Mix of discrete and Gaussian

  • Suppose \(X\) is continuous and \(Y\) is discrete with \(K\) levels

  • For “main effects” of \(X\) we take \(h^X_1(x)=x, h^X_2(x)=x^2\).

  • For “main effects” of \(Y\) we take one-hot encoding \(h^Y_k(y) = \delta_j(y), 1 \leq k \leq K\).

  • For “interactions” we take \(h^{XY}_{1k}(x,y) = x \cdot \delta_k(y)\) – tensor product of (some) terms in the “main effect”. (Could also have the variance change as well.)

  • \(\implies\) conditionals \(X|Y\) and \(Y|X\) will be in the same family as implied by “main effect”.

  • \(X|Y\) is Gaussian (equivalent to lm(X ~ factor(Y)))

  • \(Y|X\) is multinomial (equivalent to a baseline multinomial logit nnet::multinom(Y ~ X)).

Parameters

  • The “interactions” are encoded by \(\gamma_{1,k} \in \mathbb{R}^{1 \times K}\).


Two discrete variables

  • Suppose \(Z\) is discrete with \(L\) levels and \(Y\) is discrete with \(K\) levels

  • For “main effects” of \(Z\) we take one-hot encoding \(h^Z_l(l)=\delta_l(z) , 1 \leq l \leq L\).

  • For “main effects” of \(Y\) we take one-hot encoding \(h^Y_k(y) = \delta_j(y), 1 \leq k \leq K\).

  • For “interactions” we take \(h^{ZY}_{lk}(z,y) = \delta_l(z) \delta_k(y)\) – tensor product of terms in the “main effect”.

Parameters

  • The “interactions” are encoded by \(\gamma_{l,k} \in \mathbb{R}^{L \times K}\).


Several continuous and discrete variables

  • For all continuous variables use the Gaussian encoding with \(x \mapsto x, x \mapsto x^2\) as main effects.

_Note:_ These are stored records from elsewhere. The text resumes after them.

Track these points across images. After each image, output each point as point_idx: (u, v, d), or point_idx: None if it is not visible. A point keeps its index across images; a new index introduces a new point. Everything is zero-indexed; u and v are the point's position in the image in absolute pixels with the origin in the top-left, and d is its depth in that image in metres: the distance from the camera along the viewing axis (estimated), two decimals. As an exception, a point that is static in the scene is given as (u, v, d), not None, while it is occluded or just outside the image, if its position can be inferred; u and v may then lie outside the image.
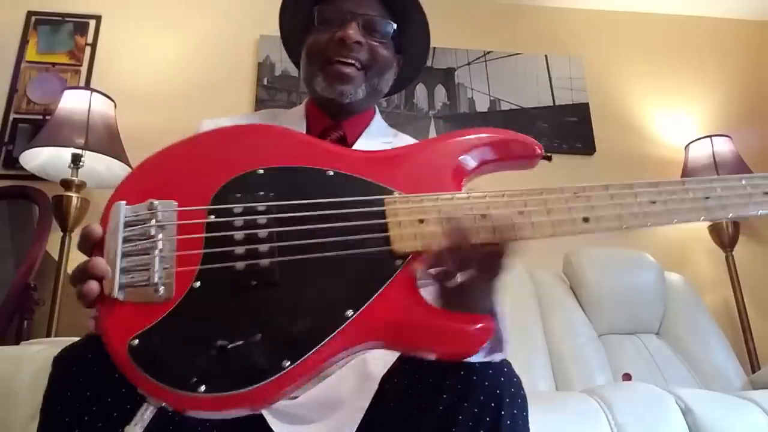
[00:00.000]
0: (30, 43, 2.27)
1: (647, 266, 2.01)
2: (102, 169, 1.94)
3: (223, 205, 0.60)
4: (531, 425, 0.67)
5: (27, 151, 1.85)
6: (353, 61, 0.89)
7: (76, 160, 1.83)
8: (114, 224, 0.57)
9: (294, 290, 0.57)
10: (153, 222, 0.57)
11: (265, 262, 0.57)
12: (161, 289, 0.54)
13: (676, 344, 1.91)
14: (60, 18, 2.32)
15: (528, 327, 1.84)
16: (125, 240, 0.56)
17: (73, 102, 1.88)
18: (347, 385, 0.79)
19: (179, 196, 0.60)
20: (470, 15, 2.64)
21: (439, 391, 0.64)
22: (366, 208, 0.61)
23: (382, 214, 0.61)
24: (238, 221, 0.59)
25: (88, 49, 2.29)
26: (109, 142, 1.88)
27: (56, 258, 1.86)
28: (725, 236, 2.25)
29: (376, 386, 0.76)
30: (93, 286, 0.55)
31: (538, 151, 0.69)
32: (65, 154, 1.84)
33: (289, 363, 0.52)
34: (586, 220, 0.63)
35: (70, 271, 1.79)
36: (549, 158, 0.69)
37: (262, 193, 0.61)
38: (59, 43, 2.28)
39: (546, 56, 2.61)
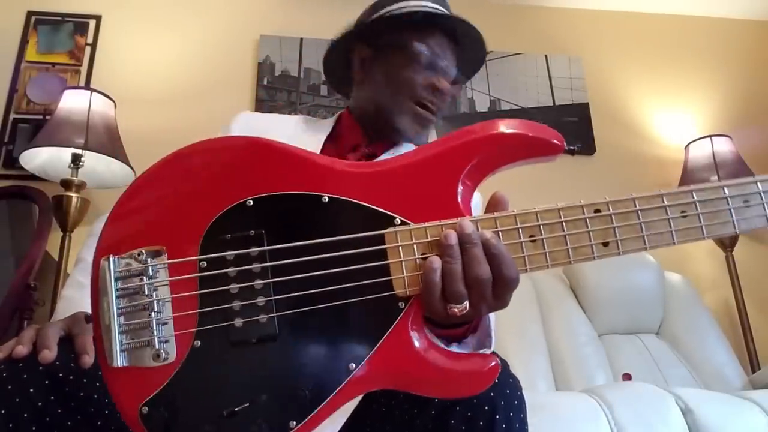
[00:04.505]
0: (30, 43, 2.27)
1: (647, 266, 2.01)
2: (102, 169, 1.93)
3: (214, 248, 0.56)
4: (530, 425, 0.66)
5: (27, 151, 1.85)
6: (436, 109, 0.94)
7: (76, 160, 1.83)
8: (104, 284, 0.55)
9: (295, 345, 0.55)
10: (145, 280, 0.55)
11: (263, 317, 0.55)
12: (162, 352, 0.54)
13: (676, 344, 1.91)
14: (60, 18, 2.32)
15: (528, 327, 1.83)
16: (118, 297, 0.54)
17: (73, 102, 1.88)
18: None
19: (167, 239, 0.56)
20: (470, 15, 2.63)
21: None
22: (365, 247, 0.56)
23: (383, 254, 0.56)
24: (232, 272, 0.56)
25: (88, 49, 2.29)
26: (109, 142, 1.88)
27: (56, 258, 1.86)
28: (725, 236, 2.24)
29: None
30: (22, 351, 0.62)
31: (558, 144, 0.59)
32: (65, 154, 1.84)
33: (295, 423, 0.53)
34: (605, 245, 0.57)
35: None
36: (572, 152, 0.64)
37: (253, 232, 0.57)
38: (59, 43, 2.28)
39: (546, 56, 2.61)
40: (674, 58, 2.72)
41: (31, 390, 0.60)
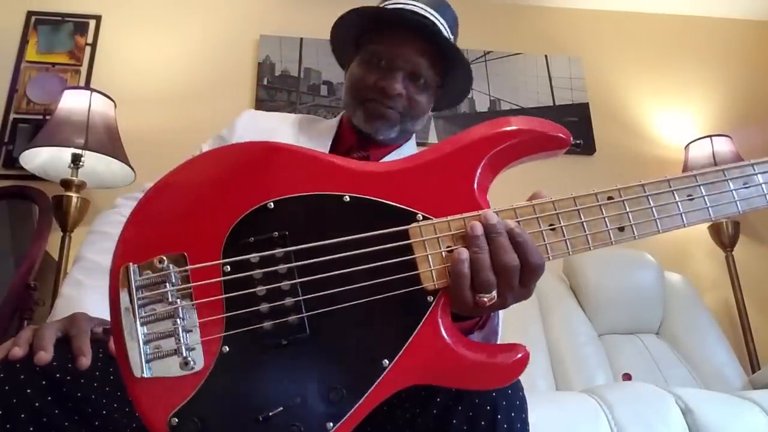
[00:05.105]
0: (30, 43, 2.27)
1: (647, 266, 2.01)
2: (102, 169, 1.94)
3: (236, 252, 0.55)
4: (531, 425, 0.66)
5: (27, 151, 1.85)
6: (391, 107, 0.92)
7: (76, 160, 1.83)
8: (125, 294, 0.53)
9: (326, 344, 0.55)
10: (167, 287, 0.53)
11: (292, 318, 0.54)
12: (190, 360, 0.52)
13: (676, 344, 1.91)
14: (60, 18, 2.32)
15: (528, 327, 1.84)
16: (140, 306, 0.53)
17: (73, 102, 1.88)
18: None
19: (188, 245, 0.55)
20: (470, 15, 2.64)
21: (433, 393, 0.64)
22: (391, 243, 0.56)
23: (408, 249, 0.57)
24: (257, 274, 0.55)
25: (88, 49, 2.29)
26: (109, 142, 1.88)
27: (56, 258, 1.86)
28: (725, 236, 2.25)
29: None
30: (18, 353, 0.61)
31: (565, 138, 0.61)
32: (65, 154, 1.84)
33: (332, 424, 0.52)
34: (621, 229, 0.59)
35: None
36: (579, 145, 0.63)
37: (276, 233, 0.56)
38: (59, 43, 2.28)
39: (546, 56, 2.61)
40: (674, 58, 2.72)
41: (29, 391, 0.60)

  • For all discrete variables use the one-hot encoding \(x \mapsto \delta_l(x)\)

Interactions

  • Use the tensor product formulation, but for any continuous interactions use only the \(x \mapsto x\) main effect.

  • Continuous / continuous: a single parameter \(\mathbb{R}\)

  • Continuous / discrete with \(L\) levels: a vector \(\mathbb{R}^L\)

  • Discrete with \(L\) levels / discrete with \(K\) levels: a matrix in \(\mathbb{R}^{L \times K}\).

Pseudo-likelihoods

  • For every continuous variable: Gaussian linear model

  • For every discrete variable: baseline multinomial logit


Conditional independence

  • Absence of any interaction \(\implies\) conditional independence.

Selecting edges: group LASSO

  • Want a penalty that can zero-out an entire vector (continuous / discrete) or matrix (discrete / discrete).

  • Consider

\[\begin{split} \begin{aligned} \hat{\beta} &= \text{argmin}_{\beta} \frac{1}{2} \|Z-\beta\|^2_2 + \lambda \|\beta\|_2 \\ &= \begin{cases} 0 & \|Z\|_2 \leq \lambda \\ \frac{Z}{\|Z\|_2} \cdot (\|Z\|_2-\lambda, 0) & \text{otherwise.} \end{cases} \\ &= \max(\|Z\|_2-\lambda, 0) \cdot \frac{Z}{\|Z\|_2} \end{aligned} \end{split}\]
  • For matrices use Frobenius (Euclidean norm of matrix entries)

\[ \|\beta\|_F = \text{Tr}(\beta'\beta)^{1/2} \]
  • Combine with pseudo-likelihood and proximal gradient and away we go…